L’Italia ripiombata indietro di un ventennio. Stipendi al livello del 1997. Tre milioni e mezzo di persone alla fame.
Due milioni e mezzo vendono i preziosi come in tempo di guerra. Undici
milioni si preparano gli alimenti in casa per risparmiare sull’acquisto.

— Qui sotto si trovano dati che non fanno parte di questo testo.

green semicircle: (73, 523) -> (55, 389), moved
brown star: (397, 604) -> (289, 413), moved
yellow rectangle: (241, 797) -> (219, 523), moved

È un susseguirsi di dati implacabili – dal Censis all’Istat, ai
rapporti dei sindacati o della Cgia – che testimoniano la
desertificazione del ceto medio, la crescita abnorme del precariato
giovanile e over-trentacinquenne (tre milioni e mezzo almeno), cui si
accompagna nelle aziende l’indebolimento sistematico dell’ex classe
lavoratrice.
Il crollo del ceto medio, che nei paesi avanzati
costituisce la spina dorsale della società e abbraccia praticamente
tutti i mestieri – dal lavoratore dipendente e dall’impiegato alle
partite Iva, dal piccolo imprenditore al medio professionista –
significa il segnale di allarme rosso per una nazione.
Il dramma è che la classe politica non sembra esserne realmente consapevole.
Come su una nave di folli il gran tema, nella tempesta, è l’election
day. Il dosaggio di astensioni, fiducia e semifiducia in Parlamento. Il
toto-candidati. L’aerea “agenda Monti”.
Berlusconi, a cui le
mamme, zie e nonne che invocava nei suoi appelli alla nazione dovrebbero
strappare ogni pelo del parrucchino, punta a scassare tutto per
difendere la sua “roba” a futura memoria. I pidiellini corrono a baciare
la pantofola. L’Udc non ha neanche idea di un riformismo come quello
della Dc nel dopoguerra. Montezemolo and his band si baloccano
con il neoliberismo. Grillo inveisce contro l’Europa e seleziona al buio
i suoi futuri deputati. Il Pd non va oltre le frasi su “un po’” di
lavoro e “un po’” di sviluppo in più. Monti è ancora convinto che
l’aborto di riforma del lavoro della Fornero sia un pregevole passo in
avanti. Verso dove non si sa. Famiglie, sanità, istruzione sono da
salvare. C’è un Paese disperato, che vuole rialzarsi, e non trova nella
classe politica quello scatto di reni, quel coraggio di un New Deal, quella forza di progettazione al di là dei tagli lineari, di cui ha urgentemente bisogno.
Dice il Censis che il 52 per cento “prova rabbia”. Sono proprio un popolo paziente gli italiani.